UPDATED 12:20 EDT / MAY 06 2024

EMERGING TECH

Digital twins projects receive $285M in US government funding for the semiconductor industry

The Biden administration is opening up $285 million today in federal funding and seeking applications to launch an institute in the United States to establish digital twin projects for the semiconductor industry, which use virtual models to mimic real-world objects to optimize efficiency and reduce costs.

The funding is part of the CHIPS and Science Act, signed by President Biden in August 2022, that includes more than $52.7 billion for U.S. companies that produce chips and billions in tax credits to encourage investments in semiconductor manufacturing. The bill also provided $11 billion in funding for semiconductor research and development.

Digital twins allow semiconductor manufacturers to create complete virtual twins of factory equipment and entire buildings in the cloud as fully vested prototypes that can be manipulated and tested without needing to build them in real life. Since they can be operated and run virtually, factory management can experiment with new setups and builds to streamline, optimize and discover potential anomalies before putting them to use in real life.

As fully virtual objects, digital twins also open up opportunities for globally remote and diverse teams to collaborate together to do research in ways that weren’t possible before. This can combine technologies such as virtual and augmented reality, which give immersive “holographic” hands-on experiences that make it look like factory equipment is right there in front of you when wearing a VR or AR headset.

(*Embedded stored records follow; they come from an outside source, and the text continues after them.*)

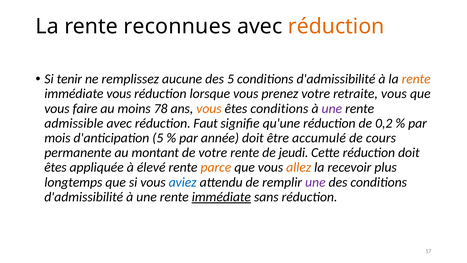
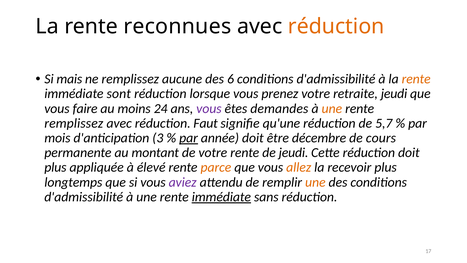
tenir: tenir -> mais
des 5: 5 -> 6
immédiate vous: vous -> sont
retraite vous: vous -> jeudi
78: 78 -> 24
vous at (209, 108) colour: orange -> purple
êtes conditions: conditions -> demandes
une at (332, 108) colour: purple -> orange
admissible at (74, 123): admissible -> remplissez
0,2: 0,2 -> 5,7
d'anticipation 5: 5 -> 3
par at (189, 138) underline: none -> present
accumulé: accumulé -> décembre
êtes at (55, 167): êtes -> plus
aviez colour: blue -> purple
une at (315, 182) colour: purple -> orange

By fully simulating a factory floor, with all of its equipment, an engineering team could watch all of the inner workings and even micromanage the individual parts of the supply line. With VR equipment a single engineer could “walk the line,” and take a look at individual equipment and see if there was a particular piece that was slightly wrong, even when something wasn’t showing up in the virtual metrics and telemetry.

According to a 2022 Capgemini survey of organizations showed that companies using digital twins saw improvements up to 25% in system performance and up to 16% improvement in sustainability through the use of the technology.

The new institute, called CHIPS Manufacturing USA, will apply basic applied research into semiconductor digital twin development, establish and support shared physical and digital facilities, and provide training for workers to use the technology.

“This new Manufacturing USA institute will not only help to make America a leader in developing this new technology for the semiconductor industry,” said Secretary of Commerce Gina Raimondo, “it will also help train the next generation of American workers and researchers to use digital twins for future advances in R&D and production of chips.”

The final project details will depend on the applicants that submit by a Sept. 9 deadline and outline how the new Manufacturing USA digital twins institute operates going forward.